*Input data*:
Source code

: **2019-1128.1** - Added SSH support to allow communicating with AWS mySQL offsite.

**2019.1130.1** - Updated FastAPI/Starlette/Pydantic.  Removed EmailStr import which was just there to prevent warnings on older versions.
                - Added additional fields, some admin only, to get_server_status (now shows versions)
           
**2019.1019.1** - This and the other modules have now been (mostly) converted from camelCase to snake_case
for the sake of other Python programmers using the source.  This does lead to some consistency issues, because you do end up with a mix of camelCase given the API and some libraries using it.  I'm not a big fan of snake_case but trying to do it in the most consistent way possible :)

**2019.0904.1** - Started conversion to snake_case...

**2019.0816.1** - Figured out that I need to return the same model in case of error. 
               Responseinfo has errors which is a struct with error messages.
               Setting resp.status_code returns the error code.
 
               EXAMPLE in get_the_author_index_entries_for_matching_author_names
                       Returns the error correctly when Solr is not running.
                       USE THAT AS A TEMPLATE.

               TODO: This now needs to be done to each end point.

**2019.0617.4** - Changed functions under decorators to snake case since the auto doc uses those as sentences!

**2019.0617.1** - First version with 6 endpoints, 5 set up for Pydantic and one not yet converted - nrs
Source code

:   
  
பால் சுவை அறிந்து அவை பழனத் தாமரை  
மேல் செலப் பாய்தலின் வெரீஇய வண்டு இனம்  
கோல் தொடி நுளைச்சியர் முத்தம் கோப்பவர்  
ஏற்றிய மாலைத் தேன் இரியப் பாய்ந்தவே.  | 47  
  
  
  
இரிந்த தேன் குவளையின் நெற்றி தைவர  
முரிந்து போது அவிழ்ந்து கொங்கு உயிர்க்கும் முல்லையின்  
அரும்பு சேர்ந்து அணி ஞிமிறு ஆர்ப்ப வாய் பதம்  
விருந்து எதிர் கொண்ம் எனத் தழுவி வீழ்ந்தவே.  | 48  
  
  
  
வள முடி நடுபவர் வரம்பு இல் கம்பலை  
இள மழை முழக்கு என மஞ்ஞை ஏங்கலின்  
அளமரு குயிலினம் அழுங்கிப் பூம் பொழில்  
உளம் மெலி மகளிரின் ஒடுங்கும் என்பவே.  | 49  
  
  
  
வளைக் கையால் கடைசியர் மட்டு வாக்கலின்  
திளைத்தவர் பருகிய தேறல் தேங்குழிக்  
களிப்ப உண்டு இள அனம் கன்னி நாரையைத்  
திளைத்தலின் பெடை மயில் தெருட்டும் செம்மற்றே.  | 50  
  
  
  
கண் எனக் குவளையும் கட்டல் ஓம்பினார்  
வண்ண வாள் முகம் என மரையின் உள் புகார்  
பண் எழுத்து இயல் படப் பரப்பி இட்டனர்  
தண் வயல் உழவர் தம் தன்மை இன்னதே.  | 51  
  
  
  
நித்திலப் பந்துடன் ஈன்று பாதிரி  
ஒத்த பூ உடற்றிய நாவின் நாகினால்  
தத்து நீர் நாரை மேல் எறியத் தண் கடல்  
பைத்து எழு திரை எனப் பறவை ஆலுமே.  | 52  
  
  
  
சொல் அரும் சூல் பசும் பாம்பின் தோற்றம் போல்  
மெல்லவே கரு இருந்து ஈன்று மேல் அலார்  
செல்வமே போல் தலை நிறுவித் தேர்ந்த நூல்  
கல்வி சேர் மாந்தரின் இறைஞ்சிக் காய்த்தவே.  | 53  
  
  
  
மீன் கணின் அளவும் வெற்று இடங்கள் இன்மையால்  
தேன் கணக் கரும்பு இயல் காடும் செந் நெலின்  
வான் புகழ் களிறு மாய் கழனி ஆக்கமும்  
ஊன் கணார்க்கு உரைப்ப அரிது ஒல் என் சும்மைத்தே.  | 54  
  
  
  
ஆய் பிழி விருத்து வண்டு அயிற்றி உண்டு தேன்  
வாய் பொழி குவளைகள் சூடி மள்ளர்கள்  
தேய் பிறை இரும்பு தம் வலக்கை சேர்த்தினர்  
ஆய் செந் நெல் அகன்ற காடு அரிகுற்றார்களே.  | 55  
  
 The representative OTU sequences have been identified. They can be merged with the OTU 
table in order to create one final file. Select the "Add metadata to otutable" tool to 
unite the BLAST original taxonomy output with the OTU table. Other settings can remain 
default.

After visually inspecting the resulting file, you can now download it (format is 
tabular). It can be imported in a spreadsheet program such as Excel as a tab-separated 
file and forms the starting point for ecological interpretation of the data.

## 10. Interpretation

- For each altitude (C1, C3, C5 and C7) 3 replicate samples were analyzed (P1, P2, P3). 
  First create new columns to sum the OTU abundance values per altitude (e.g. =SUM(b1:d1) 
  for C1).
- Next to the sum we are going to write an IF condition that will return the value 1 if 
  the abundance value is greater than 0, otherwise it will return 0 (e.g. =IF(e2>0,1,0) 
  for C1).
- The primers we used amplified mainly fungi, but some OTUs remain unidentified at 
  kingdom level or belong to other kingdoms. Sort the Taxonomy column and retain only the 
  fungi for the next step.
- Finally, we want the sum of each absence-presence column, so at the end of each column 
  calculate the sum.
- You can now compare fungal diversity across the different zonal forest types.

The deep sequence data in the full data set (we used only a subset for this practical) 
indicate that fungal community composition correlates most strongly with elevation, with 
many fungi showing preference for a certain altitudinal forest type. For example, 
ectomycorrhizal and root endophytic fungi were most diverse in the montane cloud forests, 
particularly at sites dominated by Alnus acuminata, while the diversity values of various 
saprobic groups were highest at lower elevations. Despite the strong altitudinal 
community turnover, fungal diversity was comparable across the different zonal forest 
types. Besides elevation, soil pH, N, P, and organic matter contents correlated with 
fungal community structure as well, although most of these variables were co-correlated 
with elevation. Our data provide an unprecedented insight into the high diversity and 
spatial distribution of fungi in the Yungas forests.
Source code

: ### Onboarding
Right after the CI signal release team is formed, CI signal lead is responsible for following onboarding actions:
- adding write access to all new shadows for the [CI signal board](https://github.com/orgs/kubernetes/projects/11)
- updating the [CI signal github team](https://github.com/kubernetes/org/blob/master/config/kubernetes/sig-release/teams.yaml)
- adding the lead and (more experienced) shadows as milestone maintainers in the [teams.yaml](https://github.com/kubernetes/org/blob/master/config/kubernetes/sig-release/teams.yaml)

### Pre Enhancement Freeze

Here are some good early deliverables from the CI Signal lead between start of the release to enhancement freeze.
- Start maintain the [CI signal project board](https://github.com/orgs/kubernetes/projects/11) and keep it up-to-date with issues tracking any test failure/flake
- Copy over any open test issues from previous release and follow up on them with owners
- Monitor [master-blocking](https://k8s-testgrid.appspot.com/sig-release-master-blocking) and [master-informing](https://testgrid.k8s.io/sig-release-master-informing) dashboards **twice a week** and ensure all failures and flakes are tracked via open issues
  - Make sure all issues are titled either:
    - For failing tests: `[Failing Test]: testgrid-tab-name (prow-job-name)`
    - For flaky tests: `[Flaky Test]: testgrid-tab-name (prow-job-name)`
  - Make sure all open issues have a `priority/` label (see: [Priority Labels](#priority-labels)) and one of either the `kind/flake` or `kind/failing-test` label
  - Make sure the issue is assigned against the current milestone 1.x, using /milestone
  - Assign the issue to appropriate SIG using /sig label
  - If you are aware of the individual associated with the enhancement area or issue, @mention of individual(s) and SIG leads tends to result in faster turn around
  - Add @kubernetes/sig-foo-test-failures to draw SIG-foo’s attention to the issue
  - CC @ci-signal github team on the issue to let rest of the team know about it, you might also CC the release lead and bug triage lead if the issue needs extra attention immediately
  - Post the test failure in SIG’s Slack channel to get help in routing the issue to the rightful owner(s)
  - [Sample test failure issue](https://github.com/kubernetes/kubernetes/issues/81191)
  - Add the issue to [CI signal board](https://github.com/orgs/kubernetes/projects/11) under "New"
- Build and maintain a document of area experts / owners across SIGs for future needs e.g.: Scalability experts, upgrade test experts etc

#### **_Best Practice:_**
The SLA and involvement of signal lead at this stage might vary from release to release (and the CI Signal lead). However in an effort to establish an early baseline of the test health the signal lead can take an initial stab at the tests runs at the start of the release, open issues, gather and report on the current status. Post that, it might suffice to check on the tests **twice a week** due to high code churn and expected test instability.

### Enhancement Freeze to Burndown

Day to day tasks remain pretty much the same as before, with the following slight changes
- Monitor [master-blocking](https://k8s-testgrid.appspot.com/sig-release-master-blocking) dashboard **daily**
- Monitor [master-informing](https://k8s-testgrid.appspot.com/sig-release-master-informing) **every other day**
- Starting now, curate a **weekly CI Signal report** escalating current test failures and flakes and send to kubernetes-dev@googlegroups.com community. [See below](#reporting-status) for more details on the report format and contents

*Directions for this task*:
Go through the records above and copy each line where "some" is found.

*Reply to the exercise*:
                - Added additional fields, some admin only, to get_server_status (now shows versions)
for the sake of other Python programmers using the source.  This does lead to some consistency issues, because you do end up with a mix of camelCase given the API and some libraries using it.  I'm not a big fan of snake_case but trying to do it in the most consistent way possible :)
- The primers we used amplified mainly fungi, but some OTUs remain unidentified at 
Here are some good early deliverables from the CI Signal lead between start of the release to enhancement freeze.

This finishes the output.